VMware Secure Access
VMware Secure Access, a key component of VMware SASE, combines the consistent, secure cloud application access functionality of VMware SD-WAN™ with the capability of VMware Workspace ONE to allow only trusted devices and users to access applications hosted on-premises, or in the cloud.
VMware Secure Access can be deployed on-premises with a unified access gateway (UAG), or cloud-hosted. In the cloud-hosted model, the tunneling headend capability is hosted in the VMware SASE PoPs, terminating sessions from Workspace ONE clients. This allows quick scaling and redundancy of the service. Traffic coming from Workspace ONE users can be chained with other services such as cloud web security within the SASE PoPs for additional security.
In addition to flexible deployment options, VMware Secure Access provides:
- Identity-driven access: VMware’s Zero Trust solution combines network security with user and endpoint context. Access can be scoped based on attributes and risks detected by Workspace ONE to ensure least-privilege access.
- Enhanced performance and comprehensive security: VMware provides the option to combine Workspace ONE as a Unified Endpoint Management (UEM) solution with VMware SD-WAN. Workspace ONE users can connect to the Secure Access service, either through the Internet or via the VMware SD-WAN Edge appliance. These industry-leading VMware solutions deliver best-of-breed connectivity and security from the endpoint — whether in a branch, at the user’s home, or in a remote setting — to applications by handling client transport security (Workspace ONE Tunnel), worldwide PoPs, as well as network optimization.

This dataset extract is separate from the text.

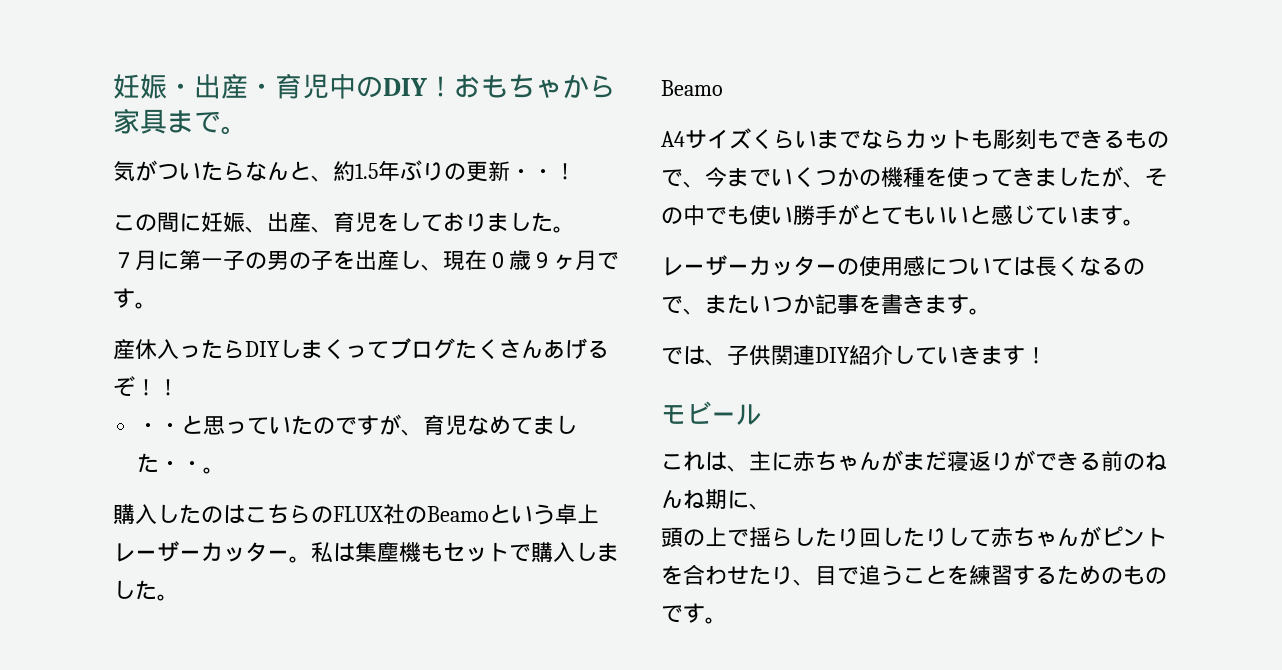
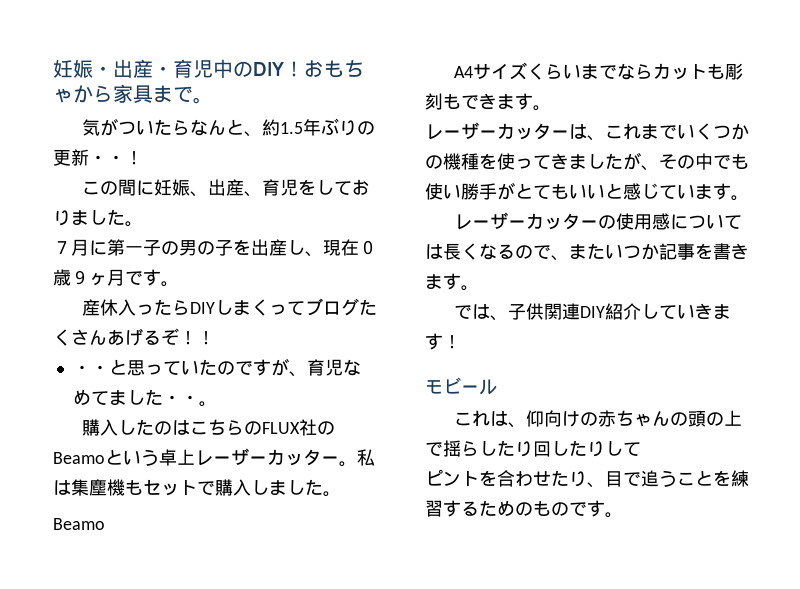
[1103,129,1169,149] [661,167,727,188] るもので、今 -> [497,93,551,111] [425,122,641,141] ます。 // レーザーカッターは、これ
[749,450,1167,472] [661,489,771,510] 主に赤ちゃんがまだ寝返りができる前のねんね期に、 // -> [525,410,688,427] 仰向けの赤ちゃんの
[991,526,1101,548] 赤ちゃんが -> (641, 449) //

VMware Secure Access provides consistent, always-on, intrinsically secure access. With VMware Secure Access and VMware Workspace ONE’s Zero Trust Network Access (ZTNA), a user will always be connected to enterprise applications. ZTNA vets/grants users and devices policy-based access centered on user and device identity for each connection. If the user is within the branch/corporate network, the VPN service will automatically be paused. If the user works from a different location and tries to connect to their administrator-allowed applications, the network connectivity will transparently and automatically be applied with secure trust established with the device. Additional authentication can be applied as needed. Customizable per-client application policies can be fine-tuned to bring only what is needed to the remote access service, lowering user acceptance friction due to privacy concerns.
For a productive work experience, the remote access client automatically connects to the closest VMware SD-WAN cloud PoP. User traffic (policy-based) may be passed to a cloud firewall, web security service, to another enterprise branch/data center, to an application, or to a needed service. Only enterprise traffic will go to the enterprise site; SaaS/IaaS traffic is forwarded directly to the Internet. This avoids latency-inducing hair-pinned paths through an enterprise data center where strained VPN appliances might have been hosted earlier. As the traffic integrates into VMware SD-WAN, DMPO helps protect the traffic against latency, loss, and bandwidth contention.
VMware Secure Access makes it easy and fast to scale service, even in multiple regions. Routing policy and security controls remain in the hands of the enterprise while the VMware SD-WAN cloud service handles scaling, management, upgrading, and multi-region VPN service presence. The easier, productive user experience and the offloading of the service allows IT teams to focus on other critical business tasks.